## Work instructions
Quote every entry word for word.

## Data excerpts

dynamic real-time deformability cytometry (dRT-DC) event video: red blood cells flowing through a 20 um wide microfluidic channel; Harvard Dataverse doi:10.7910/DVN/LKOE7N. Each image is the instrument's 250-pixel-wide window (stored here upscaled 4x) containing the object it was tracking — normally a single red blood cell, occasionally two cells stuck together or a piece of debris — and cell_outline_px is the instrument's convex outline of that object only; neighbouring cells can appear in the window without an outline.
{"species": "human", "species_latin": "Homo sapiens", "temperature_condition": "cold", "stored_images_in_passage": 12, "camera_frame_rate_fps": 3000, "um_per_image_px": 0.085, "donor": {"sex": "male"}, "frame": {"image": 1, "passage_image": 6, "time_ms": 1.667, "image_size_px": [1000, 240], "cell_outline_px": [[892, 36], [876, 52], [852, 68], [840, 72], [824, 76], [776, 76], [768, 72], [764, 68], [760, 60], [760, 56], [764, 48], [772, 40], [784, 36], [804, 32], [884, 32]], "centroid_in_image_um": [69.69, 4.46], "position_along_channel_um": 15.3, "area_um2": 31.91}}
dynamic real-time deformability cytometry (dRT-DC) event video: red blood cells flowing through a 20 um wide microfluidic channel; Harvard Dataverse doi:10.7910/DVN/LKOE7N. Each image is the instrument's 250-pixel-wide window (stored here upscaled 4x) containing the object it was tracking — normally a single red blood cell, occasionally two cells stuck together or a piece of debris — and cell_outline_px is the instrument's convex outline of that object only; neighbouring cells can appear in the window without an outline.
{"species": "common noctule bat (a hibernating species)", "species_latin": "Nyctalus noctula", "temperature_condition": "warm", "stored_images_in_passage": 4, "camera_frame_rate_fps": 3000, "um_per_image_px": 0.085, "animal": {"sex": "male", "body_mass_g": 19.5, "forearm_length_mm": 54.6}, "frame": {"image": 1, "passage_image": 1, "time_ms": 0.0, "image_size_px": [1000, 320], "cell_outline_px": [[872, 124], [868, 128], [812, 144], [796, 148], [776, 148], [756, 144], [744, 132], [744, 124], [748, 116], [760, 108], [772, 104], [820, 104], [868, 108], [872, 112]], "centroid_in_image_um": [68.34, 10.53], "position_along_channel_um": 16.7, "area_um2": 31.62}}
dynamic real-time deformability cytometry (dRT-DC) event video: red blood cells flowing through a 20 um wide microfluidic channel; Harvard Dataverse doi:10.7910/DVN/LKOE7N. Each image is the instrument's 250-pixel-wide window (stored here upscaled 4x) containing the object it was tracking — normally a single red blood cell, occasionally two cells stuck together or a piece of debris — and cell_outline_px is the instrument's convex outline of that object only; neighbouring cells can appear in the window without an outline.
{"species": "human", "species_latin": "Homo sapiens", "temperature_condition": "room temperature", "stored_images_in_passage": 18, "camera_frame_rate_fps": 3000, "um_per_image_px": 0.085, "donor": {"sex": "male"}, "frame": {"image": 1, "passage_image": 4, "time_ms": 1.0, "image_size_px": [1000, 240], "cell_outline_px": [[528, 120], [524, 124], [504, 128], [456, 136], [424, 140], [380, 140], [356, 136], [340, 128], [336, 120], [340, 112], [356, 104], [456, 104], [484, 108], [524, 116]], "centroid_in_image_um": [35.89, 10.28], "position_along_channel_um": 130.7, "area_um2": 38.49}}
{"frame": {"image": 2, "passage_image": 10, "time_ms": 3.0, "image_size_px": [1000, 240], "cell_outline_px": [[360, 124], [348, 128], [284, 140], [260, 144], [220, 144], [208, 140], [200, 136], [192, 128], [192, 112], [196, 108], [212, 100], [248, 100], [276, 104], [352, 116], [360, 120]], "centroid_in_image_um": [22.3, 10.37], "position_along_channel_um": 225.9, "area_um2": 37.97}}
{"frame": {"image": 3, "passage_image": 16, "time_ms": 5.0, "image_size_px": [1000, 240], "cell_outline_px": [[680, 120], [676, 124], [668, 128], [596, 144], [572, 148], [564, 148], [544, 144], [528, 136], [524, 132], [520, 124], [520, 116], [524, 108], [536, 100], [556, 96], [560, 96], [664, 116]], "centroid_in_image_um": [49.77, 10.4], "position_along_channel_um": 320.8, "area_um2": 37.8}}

## Task output
dynamic real-time deformability cytometry (dRT-DC) event video: red blood cells flowing through a 20 um wide microfluidic channel; Harvard Dataverse doi:10.7910/DVN/LKOE7N. Each image is the instrument's 250-pixel-wide window (stored here upscaled 4x) containing the object it was tracking — normally a single red blood cell, occasionally two cells stuck together or a piece of debris — and cell_outline_px is the instrument's convex outline of that object only; neighbouring cells can appear in the window without an outline.
{"species": "human", "species_latin": "Homo sapiens", "temperature_condition": "cold", "stored_images_in_passage": 12, "camera_frame_rate_fps": 3000, "um_per_image_px": 0.085, "donor": {"sex": "male"}, "frame": {"image": 1, "passage_image": 6, "time_ms": 1.667, "image_size_px": [1000, 240], "cell_outline_px": [[892, 36], [876, 52], [852, 68], [840, 72], [824, 76], [776, 76], [768, 72], [764, 68], [760, 60], [760, 56], [764, 48], [772, 40], [784, 36], [804, 32], [884, 32]], "centroid_in_image_um": [69.69, 4.46], "position_along_channel_um": 15.3, "area_um2": 31.91}}
dynamic real-time deformability cytometry (dRT-DC) event video: red blood cells flowing through a 20 um wide microfluidic channel; Harvard Dataverse doi:10.7910/DVN/LKOE7N. Each image is the instrument's 250-pixel-wide window (stored here upscaled 4x) containing the object it was tracking — normally a single red blood cell, occasionally two cells stuck together or a piece of debris — and cell_outline_px is the instrument's convex outline of that object only; neighbouring cells can appear in the window without an outline.
{"species": "common noctule bat (a hibernating species)", "species_latin": "Nyctalus noctula", "temperature_condition": "warm", "stored_images_in_passage": 4, "camera_frame_rate_fps": 3000, "um_per_image_px": 0.085, "animal": {"sex": "male", "body_mass_g": 19.5, "forearm_length_mm": 54.6}, "frame": {"image": 1, "passage_image": 1, "time_ms": 0.0, "image_size_px": [1000, 320], "cell_outline_px": [[872, 124], [868, 128], [812, 144], [796, 148], [776, 148], [756, 144], [744, 132], [744, 124], [748, 116], [760, 108], [772, 104], [820, 104], [868, 108], [872, 112]], "centroid_in_image_um": [68.34, 10.53], "position_along_channel_um": 16.7, "area_um2": 31.62}}
dynamic real-time deformability cytometry (dRT-DC) event video: red blood cells flowing through a 20 um wide microfluidic channel; Harvard Dataverse doi:10.7910/DVN/LKOE7N. Each image is the instrument's 250-pixel-wide window (stored here upscaled 4x) containing the object it was tracking — normally a single red blood cell, occasionally two cells stuck together or a piece of debris — and cell_outline_px is the instrument's convex outline of that object only; neighbouring cells can appear in the window without an outline.
{"species": "human", "species_latin": "Homo sapiens", "temperature_condition": "room temperature", "stored_images_in_passage": 18, "camera_frame_rate_fps": 3000, "um_per_image_px": 0.085, "donor": {"sex": "male"}, "frame": {"image": 1, "passage_image": 4, "time_ms": 1.0, "image_size_px": [1000, 240], "cell_outline_px": [[528, 120], [524, 124], [504, 128], [456, 136], [424, 140], [380, 140], [356, 136], [340, 128], [336, 120], [340, 112], [356, 104], [456, 104], [484, 108], [524, 116]], "centroid_in_image_um": [35.89, 10.28], "position_along_channel_um": 130.7, "area_um2": 38.49}}
{"frame": {"image": 2, "passage_image": 10, "time_ms": 3.0, "image_size_px": [1000, 240], "cell_outline_px": [[360, 124], [348, 128], [284, 140], [260, 144], [220, 144], [208, 140], [200, 136], [192, 128], [192, 112], [196, 108], [212, 100], [248, 100], [276, 104], [352, 116], [360, 120]], "centroid_in_image_um": [22.3, 10.37], "position_along_channel_um": 225.9, "area_um2": 37.97}}
{"frame": {"image": 3, "passage_image": 16, "time_ms": 5.0, "image_size_px": [1000, 240], "cell_outline_px": [[680, 120], [676, 124], [668, 128], [596, 144], [572, 148], [564, 148], [544, 144], [528, 136], [524, 132], [520, 124], [520, 116], [524, 108], [536, 100], [556, 96], [560, 96], [664, 116]], "centroid_in_image_um": [49.77, 10.4], "position_along_channel_um": 320.8, "area_um2": 37.8}}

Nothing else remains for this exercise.